In this post, we’ll be discussing about two fundamental questions which can assist you in shaping your career in data science.
1 . What is data science and what are its components?
2. What are the prerequisite skills needed to get a job in data science?
1 . Data science is actually the techniques which are used for extracting meaningful insights from a huge dataset. With the presence of many people on the web , companies like Facebook, Instagram, Google collected plenty of knowledge about its users. This led to Big Data. It comprises of unstructured datasets. Hence, several methods were developed to work on this data and are available up with wide scale applications. An example is that Netflix collects data from its users to return with the choices like where to put subtitles, the way to place the top credits and the way to make transition between episodes of an internet series.

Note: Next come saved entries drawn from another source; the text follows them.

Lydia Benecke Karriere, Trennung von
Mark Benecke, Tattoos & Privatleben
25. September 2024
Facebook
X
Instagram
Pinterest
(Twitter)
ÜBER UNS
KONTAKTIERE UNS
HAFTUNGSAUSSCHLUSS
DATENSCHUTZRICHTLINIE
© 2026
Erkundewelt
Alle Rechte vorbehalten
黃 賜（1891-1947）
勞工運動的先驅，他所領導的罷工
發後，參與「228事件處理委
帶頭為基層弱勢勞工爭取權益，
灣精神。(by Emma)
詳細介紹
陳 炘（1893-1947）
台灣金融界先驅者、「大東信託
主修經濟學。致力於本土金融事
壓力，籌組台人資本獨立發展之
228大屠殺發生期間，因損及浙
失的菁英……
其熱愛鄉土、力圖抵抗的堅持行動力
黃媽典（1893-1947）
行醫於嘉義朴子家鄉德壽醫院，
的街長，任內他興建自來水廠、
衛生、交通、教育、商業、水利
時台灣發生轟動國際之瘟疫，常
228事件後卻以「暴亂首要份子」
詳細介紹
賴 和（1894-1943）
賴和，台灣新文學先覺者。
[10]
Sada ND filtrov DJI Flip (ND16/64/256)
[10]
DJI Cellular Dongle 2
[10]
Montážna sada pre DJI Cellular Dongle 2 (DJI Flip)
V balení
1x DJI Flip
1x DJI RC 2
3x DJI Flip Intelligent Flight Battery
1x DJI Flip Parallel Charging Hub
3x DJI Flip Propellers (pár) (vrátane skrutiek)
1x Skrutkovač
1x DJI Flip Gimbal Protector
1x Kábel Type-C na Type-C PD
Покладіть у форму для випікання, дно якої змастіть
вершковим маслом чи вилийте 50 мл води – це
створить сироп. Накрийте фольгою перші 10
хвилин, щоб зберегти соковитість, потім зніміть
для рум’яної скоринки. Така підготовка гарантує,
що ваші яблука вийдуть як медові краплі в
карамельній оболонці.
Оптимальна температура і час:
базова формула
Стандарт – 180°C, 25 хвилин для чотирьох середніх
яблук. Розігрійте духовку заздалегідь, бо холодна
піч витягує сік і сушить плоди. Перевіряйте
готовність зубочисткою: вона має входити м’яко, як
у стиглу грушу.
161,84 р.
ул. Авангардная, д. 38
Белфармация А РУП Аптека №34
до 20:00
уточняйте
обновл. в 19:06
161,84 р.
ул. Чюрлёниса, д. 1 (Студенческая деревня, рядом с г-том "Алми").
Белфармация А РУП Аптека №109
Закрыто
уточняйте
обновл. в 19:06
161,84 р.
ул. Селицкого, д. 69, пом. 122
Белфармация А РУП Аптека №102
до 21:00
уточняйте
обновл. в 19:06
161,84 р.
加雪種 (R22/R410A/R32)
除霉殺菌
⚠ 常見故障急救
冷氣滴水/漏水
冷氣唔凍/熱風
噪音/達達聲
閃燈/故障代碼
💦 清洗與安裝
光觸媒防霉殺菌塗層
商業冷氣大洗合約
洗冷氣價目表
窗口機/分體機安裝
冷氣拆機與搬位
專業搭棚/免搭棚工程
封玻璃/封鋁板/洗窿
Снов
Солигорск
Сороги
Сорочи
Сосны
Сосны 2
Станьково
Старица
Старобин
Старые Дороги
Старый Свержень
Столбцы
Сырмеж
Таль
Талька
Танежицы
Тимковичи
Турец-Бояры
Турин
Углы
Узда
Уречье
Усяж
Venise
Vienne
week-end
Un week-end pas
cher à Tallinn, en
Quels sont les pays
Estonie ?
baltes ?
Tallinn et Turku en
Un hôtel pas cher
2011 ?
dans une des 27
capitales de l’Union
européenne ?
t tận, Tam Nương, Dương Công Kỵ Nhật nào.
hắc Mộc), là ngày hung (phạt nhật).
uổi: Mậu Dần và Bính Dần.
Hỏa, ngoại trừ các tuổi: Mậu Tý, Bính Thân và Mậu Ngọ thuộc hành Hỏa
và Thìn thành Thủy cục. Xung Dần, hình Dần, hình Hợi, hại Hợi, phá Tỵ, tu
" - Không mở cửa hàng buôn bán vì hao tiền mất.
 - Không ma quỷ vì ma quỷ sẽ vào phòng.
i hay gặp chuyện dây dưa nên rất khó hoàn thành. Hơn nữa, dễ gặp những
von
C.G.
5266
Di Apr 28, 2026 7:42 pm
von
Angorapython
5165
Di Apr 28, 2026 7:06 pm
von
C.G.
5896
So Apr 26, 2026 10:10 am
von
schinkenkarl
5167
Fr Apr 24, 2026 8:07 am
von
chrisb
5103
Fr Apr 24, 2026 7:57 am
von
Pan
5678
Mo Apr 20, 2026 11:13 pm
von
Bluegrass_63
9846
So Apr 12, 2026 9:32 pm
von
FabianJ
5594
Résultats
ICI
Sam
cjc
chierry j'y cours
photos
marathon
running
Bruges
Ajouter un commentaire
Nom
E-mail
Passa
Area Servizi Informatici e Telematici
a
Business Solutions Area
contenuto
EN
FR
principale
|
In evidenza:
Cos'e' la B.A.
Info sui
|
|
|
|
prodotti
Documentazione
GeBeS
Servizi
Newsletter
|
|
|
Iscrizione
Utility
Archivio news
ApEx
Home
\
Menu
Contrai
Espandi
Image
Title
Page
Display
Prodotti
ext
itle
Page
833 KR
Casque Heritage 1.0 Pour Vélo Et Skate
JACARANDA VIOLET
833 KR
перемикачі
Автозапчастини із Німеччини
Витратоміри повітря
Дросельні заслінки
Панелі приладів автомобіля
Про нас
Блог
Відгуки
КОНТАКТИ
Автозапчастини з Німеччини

So the first step is to collect data and store it. It involves collecting differing types of knowledge like user generated data, external data and storing them.
To ensure the reliable flow of knowledge , data pipelines are built on the idea of a standard structure, ETL which is Extract, Transform and cargo . Through this, the transformation of raw data is done so that it can be suitably analysed. This task is handled by data engineers.
Only after this, the “analysis” on data can be performed. Often this is often the sole part which is concentrated ignoring the essential foundations, hence people have the misunderstanding that only data analytics comprise data science.
On top of this, metrics are built on which data is tracked, categorisation of users is completed and data also can be trained with the assistance of labels. Before deploying ML models, an experimentation framework is put for getting an estimate of the changes before it’s implemented on the whole dataset.
2. Now to be able to implement it, you need the following skills for getting started in the domain of data science.
Programming LanguageIrrespective of the role, you would like to understand a programing language suitable for manipulating statistical data like Python or R. Besides this, you furthermore may got to know a database command language like SQL. With the help of Python libraries, the application of machine learning models get simpler hence it is not required to know how exactly the algorithms work initially.

Applied Mathematics You should have a solid understanding of statistics, as it will be needed for making decisions for evaluation of experiments. Knowledge of calculus and linear algebra helps in using the results of a machine learning or statistical implementation in a different case independently.
Data cleaning and visualisationDo not think that data will be readily available to you for processing. Often an excellent deal of your time is spent in cleaning the info , adjusting missed values, correcting formatting. Without this, data can’t be processed to further stages.
You should skills to use visualisation techniques to draw meaningful insights from the info . Matplotlib, ggplot can help in visualisation. Tableau has also been a well-liked tool for rendering data visually.
Software engineeringA strong software engineering background is that the most essential requirement. You should have a clear understanding of algorithms, data structures, memory management which will be always tested in the first rounds for the data science roles.